O senador Flávio Bolsonaro afirmou ter solicitado ao presidente dos Estados Unidos, Donald Trump, a designação das facções criminosas brasileiras PCC (Primeiro Comando da Capital) e Comando Vermelho como organizações terroristas estrangeiras. A declaração foi feita em entrevista coletiva depois de um encontro realizado na Casa Branca, em Washington.
De acordo com reportagem do UOL citada pelo senador, Trump teria respondido que o pedido está “em análise”. Flávio Bolsonaro argumentou que o reconhecimento formal das facções como organizações terroristas ampliaria as ferramentas internacionais para enfrentar esses grupos.
O parlamentar também afirmou ter apresentado a Trump suas intenções de política externa caso seja eleito presidente da República: aproximar o Brasil da iniciativa denominada “Escudo das Américas”, proposta por Trump em parceria com governos conservadores da região, que visa ações de segurança e redução da influência chinesa na América Latina.
Durante a coletiva, Flávio fez críticas ao governo do presidente Luiz Inácio Lula da Silva, afirmando que a atual gestão resiste a acordos internacionais voltados ao combate ao crime organizado.
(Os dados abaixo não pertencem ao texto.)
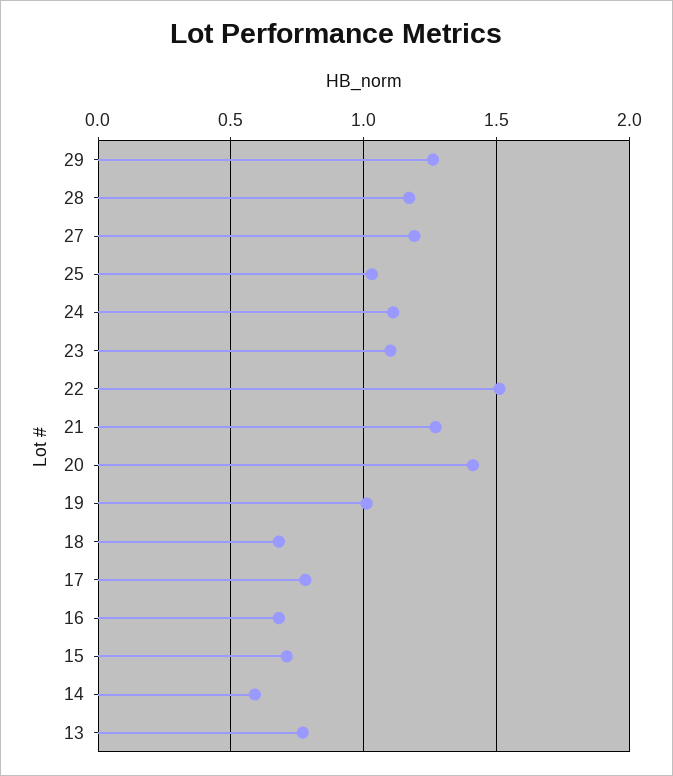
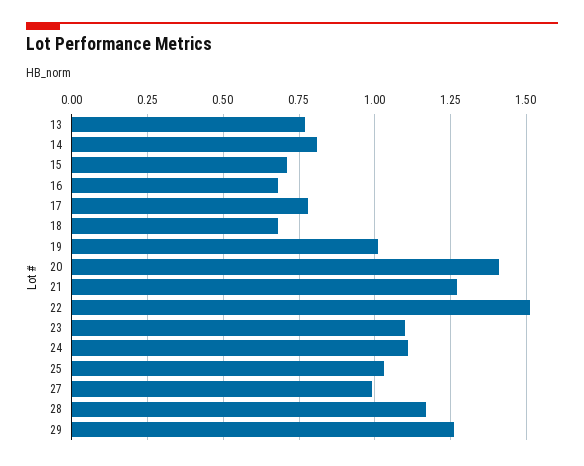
27: 1.2 -> 1
14: 0.6 -> 0.8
Ele disse ainda não apoiar qualquer tipo de intervenção militar estrangeira no território brasileiro, em resposta a pergunta sobre a possibilidade de que a eventual classificação das facções permita ações militares dos EUA no país.
A visita e o encontro com Trump ocorreram em um contexto tenso na pré-campanha presidencial do senador, marcada pela divulgação de áudios em que ele solicita recursos ao banqueiro Daniel Vorcaro para financiar um filme sobre o ex-presidente Jair Bolsonaro, episódio que, segundo a reportagem, atingiu negativamente sua campanha.
Flávio estava acompanhado do irmão, o deputado Eduardo Bolsonaro, e do comentarista político Paulo Figueiredo. Eduardo relatou que Trump iniciou a conversa perguntando sobre a saúde de Jair Bolsonaro. A reportagem também aponta que a Casa Branca não confirmou oficialmente o encontro antes da chegada da comitiva brasileira ao local.
O senador defendeu que a medida proposta por ele seria um instrumento adicional na luta contra organizações criminosas que atuam no Brasil, enquanto autoridades norte-americanas teriam indicado que o tema ainda passa por avaliação.